### Task prompt
Go through the records line by line from the top and repeat each one exactly, ending with the line that contains "(estimated) | **47% REDUCTION** |".

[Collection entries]
***

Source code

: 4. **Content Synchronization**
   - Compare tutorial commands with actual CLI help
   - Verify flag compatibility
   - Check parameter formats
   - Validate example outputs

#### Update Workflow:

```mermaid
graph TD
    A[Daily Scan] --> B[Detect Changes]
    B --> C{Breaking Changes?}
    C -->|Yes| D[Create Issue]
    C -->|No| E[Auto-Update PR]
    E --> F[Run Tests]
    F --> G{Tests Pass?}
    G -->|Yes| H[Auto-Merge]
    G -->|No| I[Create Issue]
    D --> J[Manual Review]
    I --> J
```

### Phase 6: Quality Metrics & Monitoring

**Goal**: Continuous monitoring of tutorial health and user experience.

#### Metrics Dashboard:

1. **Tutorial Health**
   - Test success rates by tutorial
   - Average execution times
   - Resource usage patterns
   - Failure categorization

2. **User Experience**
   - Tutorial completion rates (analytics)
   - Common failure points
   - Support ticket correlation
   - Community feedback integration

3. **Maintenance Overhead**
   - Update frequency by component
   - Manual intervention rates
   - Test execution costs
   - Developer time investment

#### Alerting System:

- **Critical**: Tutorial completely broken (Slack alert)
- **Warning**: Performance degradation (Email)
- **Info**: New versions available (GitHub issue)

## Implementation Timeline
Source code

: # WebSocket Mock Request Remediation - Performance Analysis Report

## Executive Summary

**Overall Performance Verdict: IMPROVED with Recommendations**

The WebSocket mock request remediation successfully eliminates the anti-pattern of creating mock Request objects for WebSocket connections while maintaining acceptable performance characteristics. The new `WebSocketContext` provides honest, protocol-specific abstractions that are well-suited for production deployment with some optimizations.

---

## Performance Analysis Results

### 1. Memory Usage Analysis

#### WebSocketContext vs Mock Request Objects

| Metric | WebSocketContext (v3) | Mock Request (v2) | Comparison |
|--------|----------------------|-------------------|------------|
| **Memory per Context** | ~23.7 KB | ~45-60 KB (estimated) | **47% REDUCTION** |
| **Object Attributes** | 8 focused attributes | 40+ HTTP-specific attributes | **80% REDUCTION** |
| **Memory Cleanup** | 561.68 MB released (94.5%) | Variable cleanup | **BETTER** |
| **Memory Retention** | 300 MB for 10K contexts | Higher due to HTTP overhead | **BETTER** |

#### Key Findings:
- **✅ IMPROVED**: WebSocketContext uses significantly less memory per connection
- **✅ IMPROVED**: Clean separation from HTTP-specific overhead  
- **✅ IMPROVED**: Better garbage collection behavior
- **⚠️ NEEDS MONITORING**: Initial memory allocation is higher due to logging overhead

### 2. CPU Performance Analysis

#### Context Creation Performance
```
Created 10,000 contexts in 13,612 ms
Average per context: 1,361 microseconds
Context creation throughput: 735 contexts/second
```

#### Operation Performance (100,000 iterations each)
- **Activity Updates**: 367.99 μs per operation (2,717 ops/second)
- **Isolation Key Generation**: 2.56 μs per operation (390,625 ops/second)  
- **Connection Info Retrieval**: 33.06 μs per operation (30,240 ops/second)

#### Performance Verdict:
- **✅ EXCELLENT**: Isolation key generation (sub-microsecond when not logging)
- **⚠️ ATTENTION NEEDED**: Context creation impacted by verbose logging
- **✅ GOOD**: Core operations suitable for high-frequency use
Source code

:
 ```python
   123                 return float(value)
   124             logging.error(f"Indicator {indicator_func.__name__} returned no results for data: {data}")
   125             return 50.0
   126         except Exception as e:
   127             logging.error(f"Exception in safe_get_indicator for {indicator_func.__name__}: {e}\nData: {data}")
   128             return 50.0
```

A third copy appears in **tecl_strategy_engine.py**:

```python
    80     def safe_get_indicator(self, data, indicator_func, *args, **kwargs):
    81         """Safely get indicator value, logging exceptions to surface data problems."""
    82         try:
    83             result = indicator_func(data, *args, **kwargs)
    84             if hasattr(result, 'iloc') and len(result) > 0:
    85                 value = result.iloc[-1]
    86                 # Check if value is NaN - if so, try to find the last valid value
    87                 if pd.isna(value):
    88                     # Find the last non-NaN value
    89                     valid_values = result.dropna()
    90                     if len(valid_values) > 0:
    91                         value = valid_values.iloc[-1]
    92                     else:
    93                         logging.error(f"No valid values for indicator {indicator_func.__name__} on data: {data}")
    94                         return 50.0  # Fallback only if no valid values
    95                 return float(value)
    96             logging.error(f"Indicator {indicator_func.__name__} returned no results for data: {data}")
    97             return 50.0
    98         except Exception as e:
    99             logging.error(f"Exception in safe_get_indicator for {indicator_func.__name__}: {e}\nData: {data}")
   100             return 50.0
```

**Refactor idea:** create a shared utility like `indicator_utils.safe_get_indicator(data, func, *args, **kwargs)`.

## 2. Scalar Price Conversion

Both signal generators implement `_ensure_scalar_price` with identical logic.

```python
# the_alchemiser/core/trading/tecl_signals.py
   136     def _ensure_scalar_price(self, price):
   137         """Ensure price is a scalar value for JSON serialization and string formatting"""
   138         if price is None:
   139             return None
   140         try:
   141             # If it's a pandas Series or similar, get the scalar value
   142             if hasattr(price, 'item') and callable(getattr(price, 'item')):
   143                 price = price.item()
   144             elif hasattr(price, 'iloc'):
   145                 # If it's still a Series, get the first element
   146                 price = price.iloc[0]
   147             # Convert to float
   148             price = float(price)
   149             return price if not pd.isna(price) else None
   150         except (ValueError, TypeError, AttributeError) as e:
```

***

### Answer
Source code

: 4. **Content Synchronization**
   - Compare tutorial commands with actual CLI help
   - Verify flag compatibility
   - Check parameter formats
   - Validate example outputs

#### Update Workflow:

```mermaid
graph TD
    A[Daily Scan] --> B[Detect Changes]
    B --> C{Breaking Changes?}
    C -->|Yes| D[Create Issue]
    C -->|No| E[Auto-Update PR]
    E --> F[Run Tests]
    F --> G{Tests Pass?}
    G -->|Yes| H[Auto-Merge]
    G -->|No| I[Create Issue]
    D --> J[Manual Review]
    I --> J
```

### Phase 6: Quality Metrics & Monitoring

**Goal**: Continuous monitoring of tutorial health and user experience.

#### Metrics Dashboard:

1. **Tutorial Health**
   - Test success rates by tutorial
   - Average execution times
   - Resource usage patterns
   - Failure categorization

2. **User Experience**
   - Tutorial completion rates (analytics)
   - Common failure points
   - Support ticket correlation
   - Community feedback integration

3. **Maintenance Overhead**
   - Update frequency by component
   - Manual intervention rates
   - Test execution costs
   - Developer time investment

#### Alerting System:

- **Critical**: Tutorial completely broken (Slack alert)
- **Warning**: Performance degradation (Email)
- **Info**: New versions available (GitHub issue)

## Implementation Timeline
Source code

: # WebSocket Mock Request Remediation - Performance Analysis Report

## Executive Summary

**Overall Performance Verdict: IMPROVED with Recommendations**

The WebSocket mock request remediation successfully eliminates the anti-pattern of creating mock Request objects for WebSocket connections while maintaining acceptable performance characteristics. The new `WebSocketContext` provides honest, protocol-specific abstractions that are well-suited for production deployment with some optimizations.

---

## Performance Analysis Results

### 1. Memory Usage Analysis

#### WebSocketContext vs Mock Request Objects

| Metric | WebSocketContext (v3) | Mock Request (v2) | Comparison |
|--------|----------------------|-------------------|------------|
| **Memory per Context** | ~23.7 KB | ~45-60 KB (estimated) | **47% REDUCTION** |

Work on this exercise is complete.